The importance of early diagnosis and the need for adequate treatment in EOM is due to the fact that the progression of the disease leads to the development of not only conductive, but also sensorineural hearing loss [62], which is associated with the progression of eosinophilic inflammation and bacterial infection of inner ear. The described above studies report that approximately 50% of previously untreated patients with EOM had a decrease in bone conduction, and in 6%—complete deafness [31].

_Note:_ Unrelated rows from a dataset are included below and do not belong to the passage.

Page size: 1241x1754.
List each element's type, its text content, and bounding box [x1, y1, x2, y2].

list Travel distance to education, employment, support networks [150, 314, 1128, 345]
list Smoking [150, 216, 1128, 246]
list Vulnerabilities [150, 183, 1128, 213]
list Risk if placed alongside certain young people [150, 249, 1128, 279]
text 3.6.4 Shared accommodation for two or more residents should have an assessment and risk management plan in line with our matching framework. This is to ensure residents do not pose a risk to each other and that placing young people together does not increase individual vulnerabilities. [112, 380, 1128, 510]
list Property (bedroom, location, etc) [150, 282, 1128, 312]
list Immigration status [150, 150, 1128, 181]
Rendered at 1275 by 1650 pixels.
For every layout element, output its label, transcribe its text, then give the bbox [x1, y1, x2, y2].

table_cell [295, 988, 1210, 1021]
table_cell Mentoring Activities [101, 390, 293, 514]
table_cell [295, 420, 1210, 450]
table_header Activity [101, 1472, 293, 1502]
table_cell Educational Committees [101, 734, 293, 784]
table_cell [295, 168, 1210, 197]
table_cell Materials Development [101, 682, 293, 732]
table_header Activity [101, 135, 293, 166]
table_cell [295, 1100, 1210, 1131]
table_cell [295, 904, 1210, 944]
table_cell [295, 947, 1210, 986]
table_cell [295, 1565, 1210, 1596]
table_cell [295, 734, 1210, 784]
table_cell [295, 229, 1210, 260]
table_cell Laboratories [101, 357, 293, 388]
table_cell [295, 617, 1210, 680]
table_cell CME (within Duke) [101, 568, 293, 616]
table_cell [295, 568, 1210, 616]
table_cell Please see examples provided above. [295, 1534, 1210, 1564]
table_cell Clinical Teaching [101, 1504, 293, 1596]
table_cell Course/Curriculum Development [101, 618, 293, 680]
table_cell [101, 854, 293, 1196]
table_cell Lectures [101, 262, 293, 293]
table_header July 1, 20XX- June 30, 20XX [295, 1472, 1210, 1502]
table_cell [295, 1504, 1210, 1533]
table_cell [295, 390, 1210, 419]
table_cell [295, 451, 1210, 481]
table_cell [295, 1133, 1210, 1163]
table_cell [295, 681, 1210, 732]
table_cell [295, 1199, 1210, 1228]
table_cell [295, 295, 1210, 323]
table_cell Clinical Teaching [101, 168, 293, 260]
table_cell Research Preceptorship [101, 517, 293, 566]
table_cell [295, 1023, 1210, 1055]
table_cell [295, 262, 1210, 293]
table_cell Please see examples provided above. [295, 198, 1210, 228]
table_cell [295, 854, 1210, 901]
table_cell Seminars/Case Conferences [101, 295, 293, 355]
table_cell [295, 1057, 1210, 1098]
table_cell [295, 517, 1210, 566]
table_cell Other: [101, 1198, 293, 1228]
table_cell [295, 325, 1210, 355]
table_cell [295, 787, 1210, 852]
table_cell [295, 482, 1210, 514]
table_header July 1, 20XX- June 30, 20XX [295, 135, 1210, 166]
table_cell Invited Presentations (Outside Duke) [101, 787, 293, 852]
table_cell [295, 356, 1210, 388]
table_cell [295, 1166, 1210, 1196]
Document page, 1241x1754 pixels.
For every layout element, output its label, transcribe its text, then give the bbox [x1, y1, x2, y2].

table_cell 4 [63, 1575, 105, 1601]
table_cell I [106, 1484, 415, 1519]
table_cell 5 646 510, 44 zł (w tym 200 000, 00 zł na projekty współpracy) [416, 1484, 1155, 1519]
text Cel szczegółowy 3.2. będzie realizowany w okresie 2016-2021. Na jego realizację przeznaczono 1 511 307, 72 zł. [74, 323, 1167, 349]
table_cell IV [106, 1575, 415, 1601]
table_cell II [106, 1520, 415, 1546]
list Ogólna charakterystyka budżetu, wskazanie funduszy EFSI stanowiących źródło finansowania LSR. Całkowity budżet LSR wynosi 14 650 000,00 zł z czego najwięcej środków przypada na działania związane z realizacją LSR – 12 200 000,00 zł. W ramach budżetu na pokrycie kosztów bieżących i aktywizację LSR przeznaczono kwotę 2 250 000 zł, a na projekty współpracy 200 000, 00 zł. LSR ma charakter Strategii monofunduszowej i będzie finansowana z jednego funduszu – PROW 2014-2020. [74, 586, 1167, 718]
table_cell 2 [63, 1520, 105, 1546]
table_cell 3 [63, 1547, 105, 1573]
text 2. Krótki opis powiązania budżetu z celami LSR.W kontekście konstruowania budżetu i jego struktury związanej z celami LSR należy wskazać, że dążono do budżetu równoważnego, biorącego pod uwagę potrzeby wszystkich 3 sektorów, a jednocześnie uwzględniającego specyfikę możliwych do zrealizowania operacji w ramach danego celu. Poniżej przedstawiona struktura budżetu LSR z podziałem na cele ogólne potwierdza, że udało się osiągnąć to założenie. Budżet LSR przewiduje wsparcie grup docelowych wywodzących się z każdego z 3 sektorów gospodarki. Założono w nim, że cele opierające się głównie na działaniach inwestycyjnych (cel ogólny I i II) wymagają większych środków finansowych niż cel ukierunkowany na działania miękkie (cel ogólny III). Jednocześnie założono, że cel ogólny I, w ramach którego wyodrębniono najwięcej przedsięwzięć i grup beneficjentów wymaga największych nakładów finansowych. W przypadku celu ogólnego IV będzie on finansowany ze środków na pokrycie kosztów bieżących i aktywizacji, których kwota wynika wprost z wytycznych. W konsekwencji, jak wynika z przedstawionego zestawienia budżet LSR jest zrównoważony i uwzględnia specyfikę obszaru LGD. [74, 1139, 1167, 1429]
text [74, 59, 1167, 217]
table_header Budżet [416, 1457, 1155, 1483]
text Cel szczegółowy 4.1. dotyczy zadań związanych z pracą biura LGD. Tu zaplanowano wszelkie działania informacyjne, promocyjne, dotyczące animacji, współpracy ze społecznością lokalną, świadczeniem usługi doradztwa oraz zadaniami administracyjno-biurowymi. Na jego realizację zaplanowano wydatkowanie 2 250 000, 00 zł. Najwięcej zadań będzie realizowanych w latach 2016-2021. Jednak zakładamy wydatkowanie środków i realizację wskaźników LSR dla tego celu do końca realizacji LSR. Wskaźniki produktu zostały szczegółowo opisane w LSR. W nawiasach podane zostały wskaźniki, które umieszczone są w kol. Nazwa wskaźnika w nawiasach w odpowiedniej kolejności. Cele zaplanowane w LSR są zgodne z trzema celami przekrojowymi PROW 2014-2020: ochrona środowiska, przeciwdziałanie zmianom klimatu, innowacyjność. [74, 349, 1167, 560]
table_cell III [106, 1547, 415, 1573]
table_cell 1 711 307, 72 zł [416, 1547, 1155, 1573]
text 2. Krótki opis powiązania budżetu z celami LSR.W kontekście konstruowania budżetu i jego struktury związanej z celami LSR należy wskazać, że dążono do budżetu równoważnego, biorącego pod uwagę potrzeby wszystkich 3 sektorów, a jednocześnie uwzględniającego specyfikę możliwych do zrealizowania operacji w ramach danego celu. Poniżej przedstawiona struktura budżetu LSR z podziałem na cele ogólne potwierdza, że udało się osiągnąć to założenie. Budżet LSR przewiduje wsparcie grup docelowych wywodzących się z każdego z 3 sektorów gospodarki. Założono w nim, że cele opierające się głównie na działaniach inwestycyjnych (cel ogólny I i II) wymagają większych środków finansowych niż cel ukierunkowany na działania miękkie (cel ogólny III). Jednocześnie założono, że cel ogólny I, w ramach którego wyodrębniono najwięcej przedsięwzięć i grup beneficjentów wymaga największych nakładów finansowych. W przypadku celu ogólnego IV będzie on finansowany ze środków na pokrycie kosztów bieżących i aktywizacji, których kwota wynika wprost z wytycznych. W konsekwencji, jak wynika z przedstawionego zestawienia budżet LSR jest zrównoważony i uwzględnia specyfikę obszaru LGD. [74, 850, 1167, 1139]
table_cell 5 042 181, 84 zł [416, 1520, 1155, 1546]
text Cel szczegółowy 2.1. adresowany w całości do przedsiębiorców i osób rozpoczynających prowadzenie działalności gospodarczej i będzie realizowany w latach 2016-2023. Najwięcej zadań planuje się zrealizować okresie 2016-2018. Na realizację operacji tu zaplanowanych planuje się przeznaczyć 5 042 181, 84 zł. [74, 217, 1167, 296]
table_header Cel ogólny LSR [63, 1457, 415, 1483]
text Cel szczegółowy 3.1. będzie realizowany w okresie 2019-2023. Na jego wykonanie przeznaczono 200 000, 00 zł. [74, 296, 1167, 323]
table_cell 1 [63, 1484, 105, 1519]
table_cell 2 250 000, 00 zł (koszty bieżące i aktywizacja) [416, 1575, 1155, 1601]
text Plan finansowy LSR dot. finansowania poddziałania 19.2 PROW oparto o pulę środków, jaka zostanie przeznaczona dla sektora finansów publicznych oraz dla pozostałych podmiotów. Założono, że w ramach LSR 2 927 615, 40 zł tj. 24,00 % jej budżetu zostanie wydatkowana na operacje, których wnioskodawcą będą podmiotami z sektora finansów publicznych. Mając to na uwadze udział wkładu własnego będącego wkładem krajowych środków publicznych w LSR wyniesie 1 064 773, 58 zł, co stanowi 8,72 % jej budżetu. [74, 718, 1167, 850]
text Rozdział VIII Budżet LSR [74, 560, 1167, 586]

Such patients need hearing rehabilitation. In 2006, Iwasaki et al. published data on the successful cochlear implantation of a patient with EOM. The surgery has its own peculariries, since the installation of a foreign body in the structures of the ear can lead to the progression of eosinophilic inflammation. In addition, the ongoing eosinophilic inflammation in the middle ear, the formation of viscous exudate leads to the need for shunting of the tympanic cavity, which, in turn, increases the risk of meningitis. Therefore, in case of cochlear implantation of EOM patients some authors suggest to perform subtotal petrosectomy with removal of the mucous membrane of the tympanic cavity, all mastoid cells, blocking the auditory tube and filling the cavity with adipose tissue. In the preoperative period, a course of systemic steroid therapy is recommended to a decrease in the volume of granulations and edematous mucous membrane and thus to reduce intraoperative bleeding. [63, 64].

EOM is a relatively rare pathology, however the incidence of the disease seems to be underestimated due to the lack of diagnostic tools. Further studies of the prevalence, clinical features, pathogenesis and treatment tools of this pathological entity as well as the issues of rehabilitation of EOM patients are necessary.